• Task item: Can you rewrite the entries from the start through the line containing "International Workshop on Intelligent Data", inclusive, with "Robotik" changed to "Automatisierung" and all else left as is? Leave the pictures out of your answer.

[Data entries]
== Segment start ==
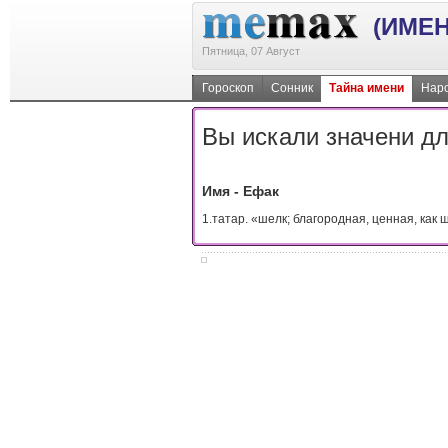
(ИМЕН
Пятница, 07 Август
Гороскоп
Сонник
Тайна имени
Наро
Вы искали значени дл
Имя - Ефак
1.татар. «шелк; благородная, ценная, как ше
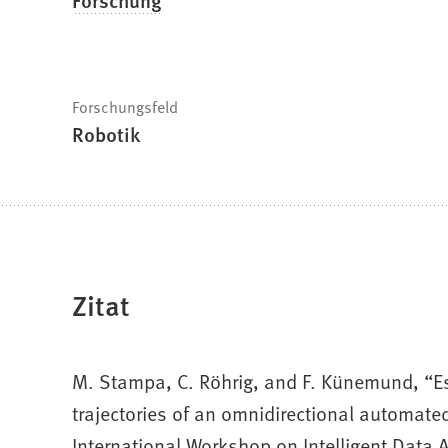
Forschungsfeld
Robotik
Zitat
M. Stampa, C. Röhrig, and F. Künemund, “Es
trajectories of an omnidirectional automated
International Workshop on Intelligent Data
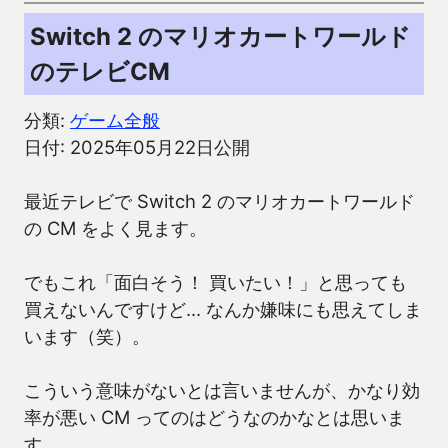
Switch 2 のマリオカートワールド
のテレビCM
分類:
ゲーム全般
日付: 2025年05月22日公開
最近テレビで Switch 2 のマリオカートワールド
の CM をよく見ます。
でもこれ「面白そう！ 買いたい！」と思っても
買えないんですけど… なんか嫌味にも思えてしま
います（笑）。
こういう意味がないとは言いませんが、かなり効
率が悪い CM ってのはどうなのかなとは思いま
す。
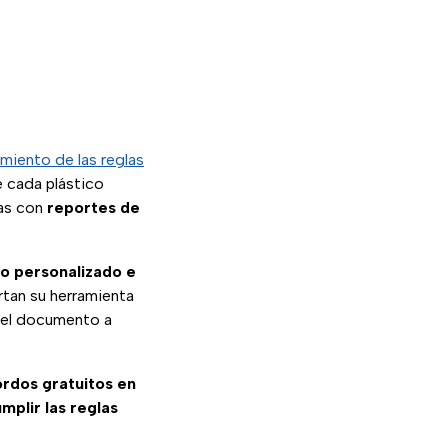
miento de las reglas
e cada plástico
as con
reportes de
co personalizado e
rtan su herramienta
 el documento a
ordos gratuitos en
mplir las reglas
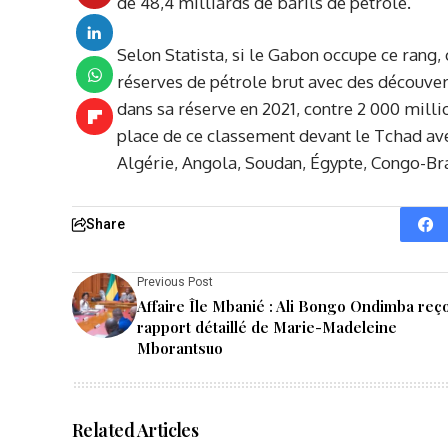
de 48,4 milliards de barils de pétrole.
Selon Statista, si le Gabon occupe ce rang,
réserves de pétrole brut avec des découver
dans sa réserve en 2021, contre 2 000 milli
place de ce classement devant le Tchad avec 
Algérie, Angola, Soudan, Égypte, Congo-Bra
Share
Previous Post
Affaire Île Mbanié : Ali Bongo Ondimba reço
rapport détaillé de Marie-Madeleine
Mborantsuo
Related Articles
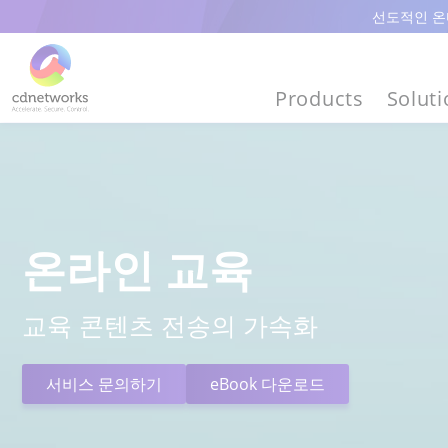
선도적인 온디
Products
Solut
온라인 교육
교육 콘텐츠 전송의 가속화
서비스 문의하기
eBook 다운로드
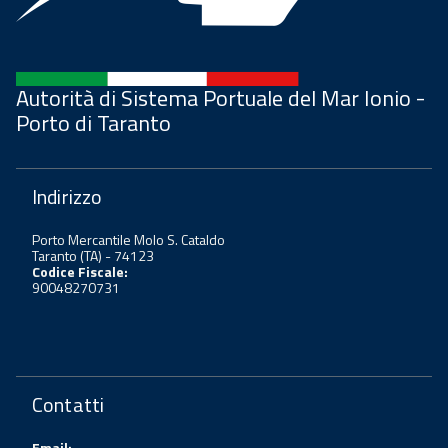
Autorità di Sistema Portuale del Mar Ionio -
Porto di Taranto
Indirizzo
Porto Mercantile Molo S. Cataldo
Taranto (TA) - 74123
Codice Fiscale:
90048270731
Contatti
Email:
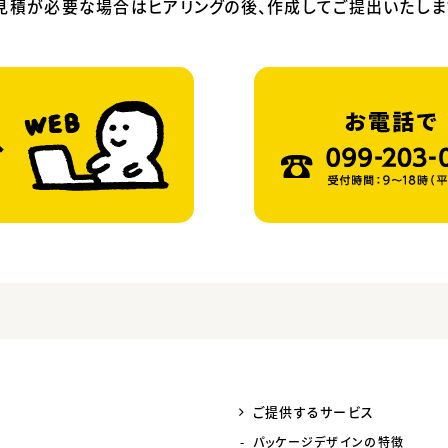
見積が必要な場合はヒアリングの後、作成してご提出いたしま
ご提供するサービス
パッケージデザインの特徴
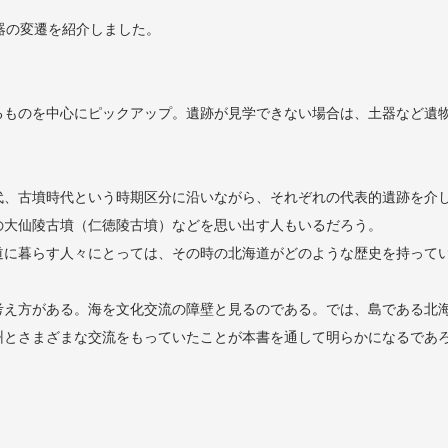
器の変遷を紹介しました。
るものを中心にピックアップ。遺跡が見学できない場合は、土器など遺
、古墳時代という時期区分に沿いながら、それぞれの代表的遺跡を介し
の大仙陵古墳（仁徳陵古墳）などを思い出す人もいるだろう。
に暮らす人々にとっては、その時の北海道がどのような歴史を持ってい
え方がある。海を文化交流の障壁と見るのである。では、島である北海
州とさまざまな交流をもっていたことが本書を通して明らかになるであ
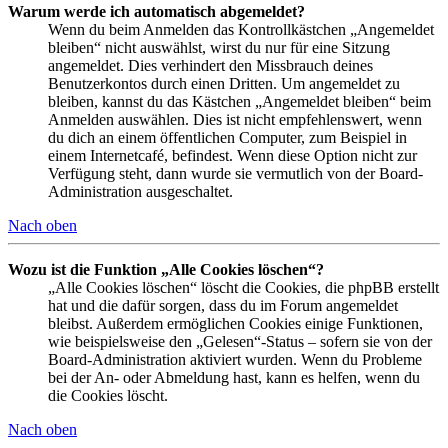
Warum werde ich automatisch abgemeldet?
Wenn du beim Anmelden das Kontrollkästchen „Angemeldet
bleiben“ nicht auswählst, wirst du nur für eine Sitzung
angemeldet. Dies verhindert den Missbrauch deines
Benutzerkontos durch einen Dritten. Um angemeldet zu
bleiben, kannst du das Kästchen „Angemeldet bleiben“ beim
Anmelden auswählen. Dies ist nicht empfehlenswert, wenn
du dich an einem öffentlichen Computer, zum Beispiel in
einem Internetcafé, befindest. Wenn diese Option nicht zur
Verfügung steht, dann wurde sie vermutlich von der Board-
Administration ausgeschaltet.
Nach oben
Wozu ist die Funktion „Alle Cookies löschen“?
„Alle Cookies löschen“ löscht die Cookies, die phpBB erstellt
hat und die dafür sorgen, dass du im Forum angemeldet
bleibst. Außerdem ermöglichen Cookies einige Funktionen,
wie beispielsweise den „Gelesen“-Status – sofern sie von der
Board-Administration aktiviert wurden. Wenn du Probleme
bei der An- oder Abmeldung hast, kann es helfen, wenn du
die Cookies löscht.
Nach oben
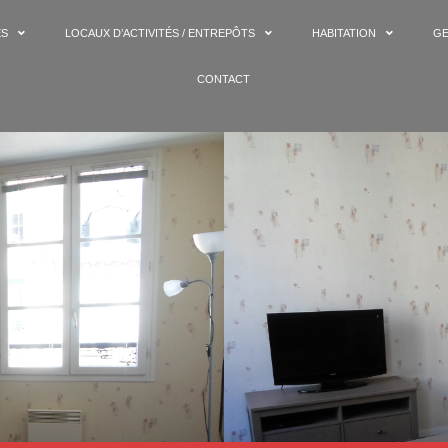
ES
LOCAUX D’ACTIVITÉS / ENTREPÔTS
HABITATION
GE
CONTACT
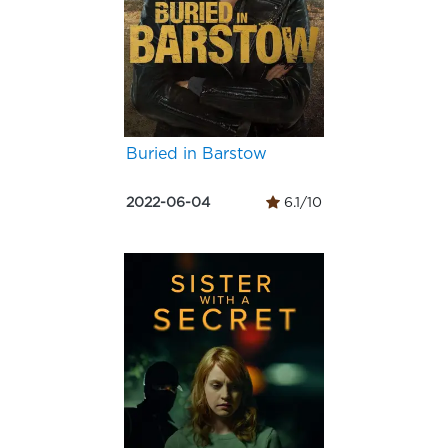
Buried in Barstow
2022-06-04
6.1/10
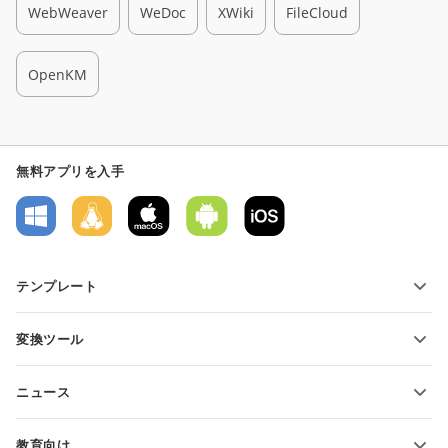
WebWeaver
WeDoc
XWiki
FileCloud
OpenKM
無料アプリを入手
テンプレート
PDFフォームテンプレート
変換ツール
テキスト文書テンプレート
テキストファイルの変換
スプレッドシートテンプレート
ニュース
スプレッドシートの変換
プレゼンテーションテンプレート
ブログ
スライドの変換
教育向け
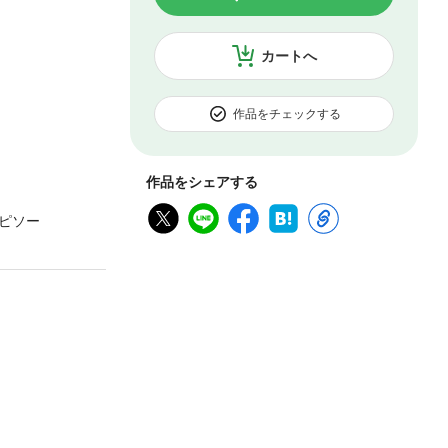
カートへ
作品をチェックする
作品をシェアする
ピソー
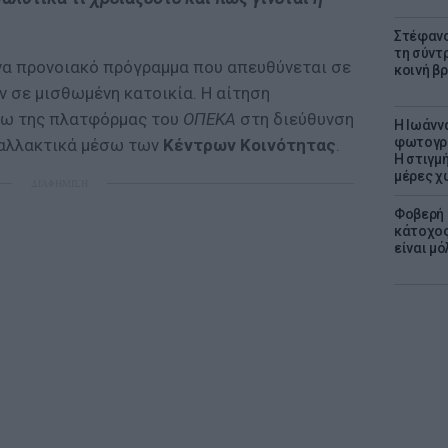
Στέφανο
τη σύντ
να προνοιακό πρόγραμμα που απευθύνεται σε
κοινή β
ν σε μισθωμένη κατοικία. Η αίτηση
σω της πλατφόρμας του
ΟΠΕΚΑ
στη διεύθυνση
H Ιωάνν
φωτογρα
εναλλακτικά μέσω των
Κέντρων Κοινότητας
.
Η στιγμή
μέρες χ
ΔΙΑΦΗΜΙΣΗ
Φοβερή 
κάτοχος
είναι μό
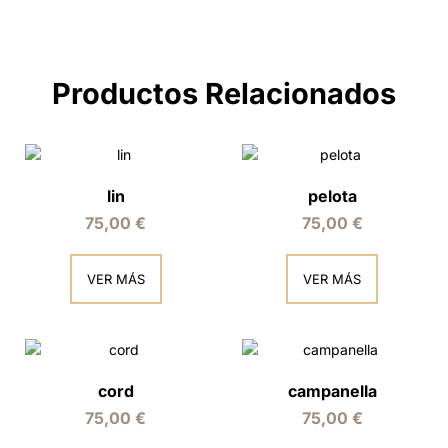
Productos Relacionados
lin
pelota
75,00
€
75,00
€
VER MÁS
VER MÁS
cord
campanella
75,00
€
75,00
€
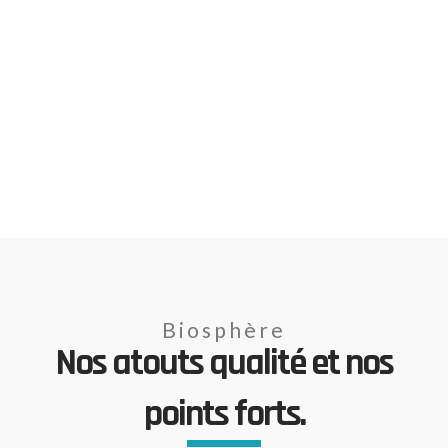
Biosphère
Nos atouts qualité et nos
points forts.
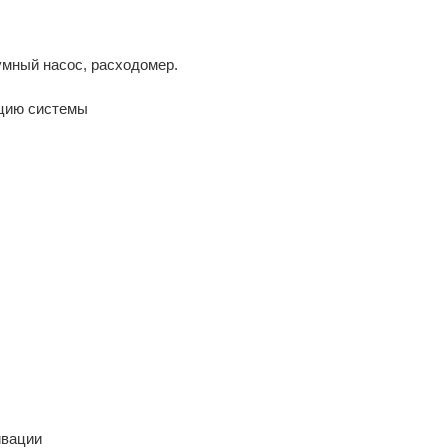
умный насос, расходомер.
ацию системы
ивации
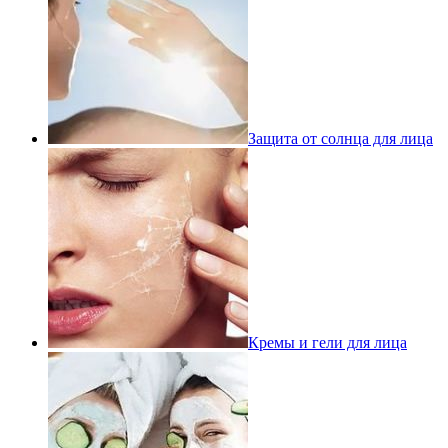
Защита от солнца для лица
Кремы и гели для лица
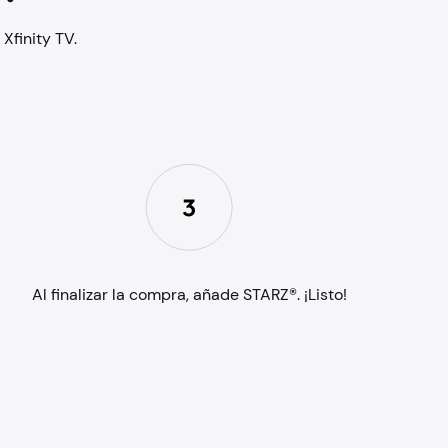
Xfinity TV.
Al finalizar la compra, añade STARZ®. ¡Listo!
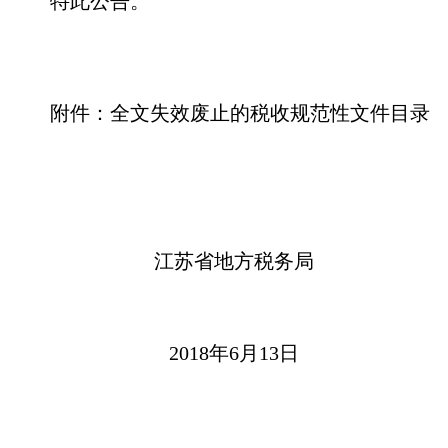
特此公告。
附件：全文失效废止的税收规范性文件目录
江苏省地方税务局
2018年6月13日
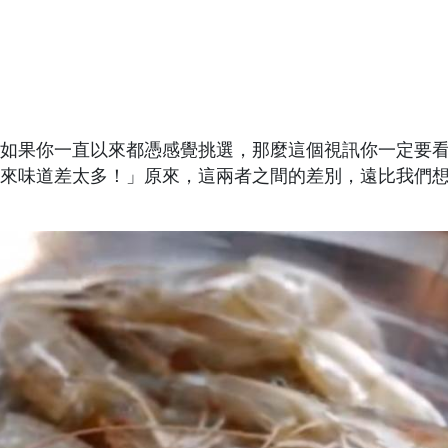
如果你一直以來都憑感覺挑選，那麼這個視訊你一定要
來味道差太多！」原來，這兩者之間的差別，遠比我們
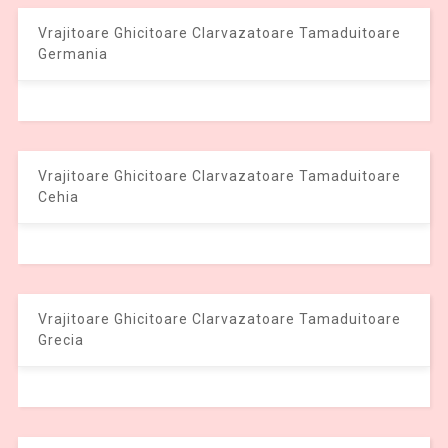
Vrajitoare Ghicitoare Clarvazatoare Tamaduitoare
Germania
Vrajitoare Ghicitoare Clarvazatoare Tamaduitoare
Cehia
Vrajitoare Ghicitoare Clarvazatoare Tamaduitoare
Grecia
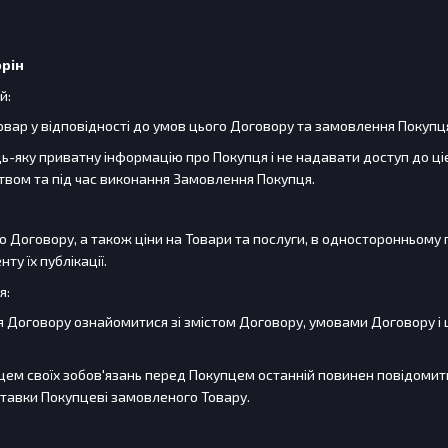
орін
й:
товар у відповідності до умов цього Договору та замовлення Покупц
дь-яку приватну інформацію про Покупця і не надавати доступ до ціє
вом та під час виконання Замовлення Покупця.
о Договору, а також ціни на Товари та послуги, в односторонньому п
ту їх публікації.
я:
я Договору ознайомитися зі змістом Договору, умовами Договору і
цем своїх зобов'язань перед Покупцем останній повинен повідомити 
оставки Покупцеві замовленого Товару.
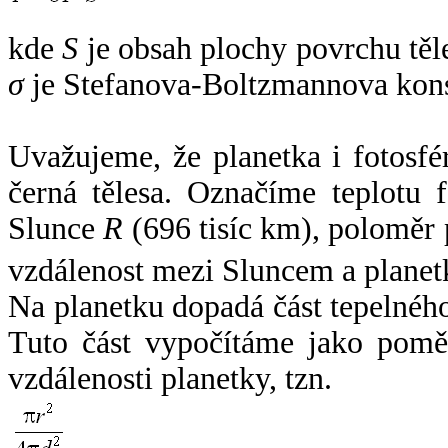
kde
S
je obsah plochy povrchu těl
σ
je Stefanova-Boltzmannova kons
Uvažujeme, že planetka i fotosfér
černá tělesa. Označíme teplotu 
Slunce
R
(696 tisíc km), poloměr
vzdálenost mezi Sluncem a plane
Na planetku dopadá část tepelnéh
Tuto část vypočítáme jako pomě
vzdálenosti planetky, tzn.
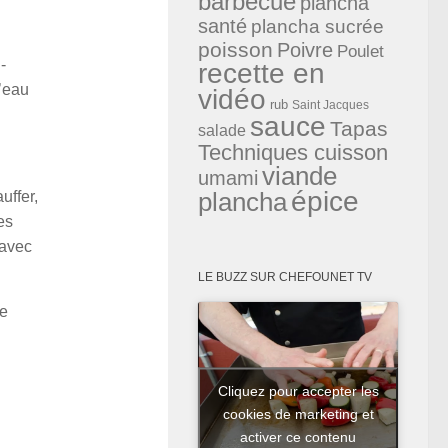
barbecue
plancha
santé
plancha sucrée
poisson
Poivre
Poulet
-
recette en
d’eau
vidéo
rub
Saint Jacques
sauce
Tapas
salade
Techniques cuisson
viande
umami
épice
plancha
uffer,
es
 avec
LE BUZZ SUR CHEFOUNET TV
ie
Cliquez pour accepter les
cookies de marketing et
activer ce contenu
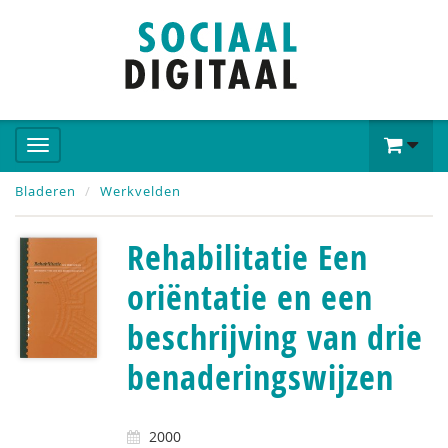
Bladeren
Werkvelden
Rehabilitatie Een
oriëntatie en een
beschrijving van drie
benaderingswijzen
2000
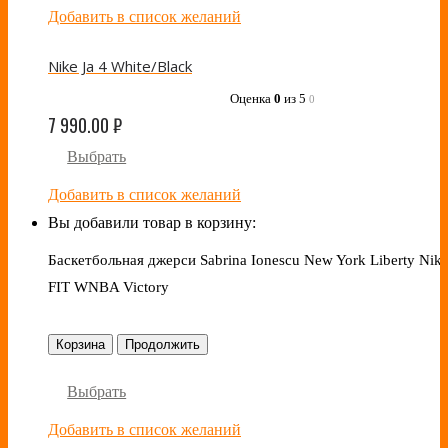
Добавить в список желаний
Nike Ja 4 White/Black
Оценка
0
из 5
0
7 990.00
₽
Выбрать
Добавить в список желаний
Вы добавили товар в корзину:
Баскетбольная джерси Sabrina Ionescu New York Liberty Nike
FIT WNBA Victory
Корзина
Продолжить
Выбрать
Добавить в список желаний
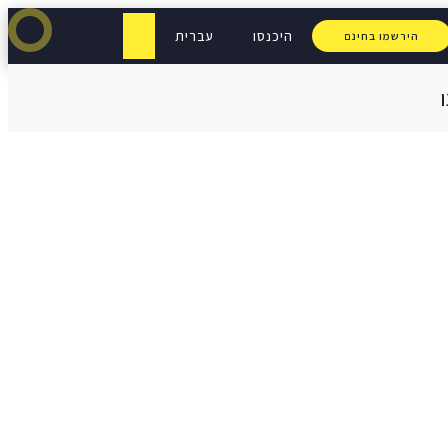
היכנסו
עברית
הירשמו בחינם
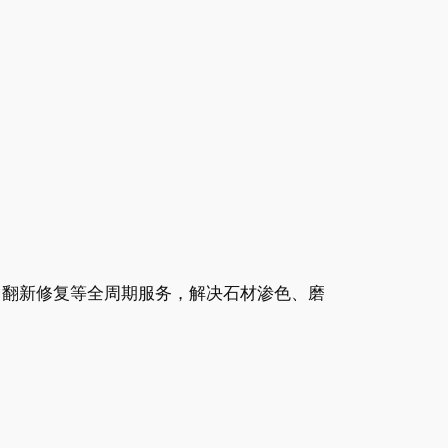
、翻新修复等全周期服务，解决石材渗色、磨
== Segment end ==
• Answer space:
(ИМЕН
Пятница, 07 Август
Гороскоп
Сонник
Тайна имени
Наро
Вы искали значени дл
Имя - Ефак
1.татар. «шелк; благородная, ценная, как ше
Forschungsfeld
Automatisierung
Zitat
M. Stampa, C. Röhrig, and F. Künemund, “Es
trajectories of an omnidirectional automated
International Workshop on Intelligent Data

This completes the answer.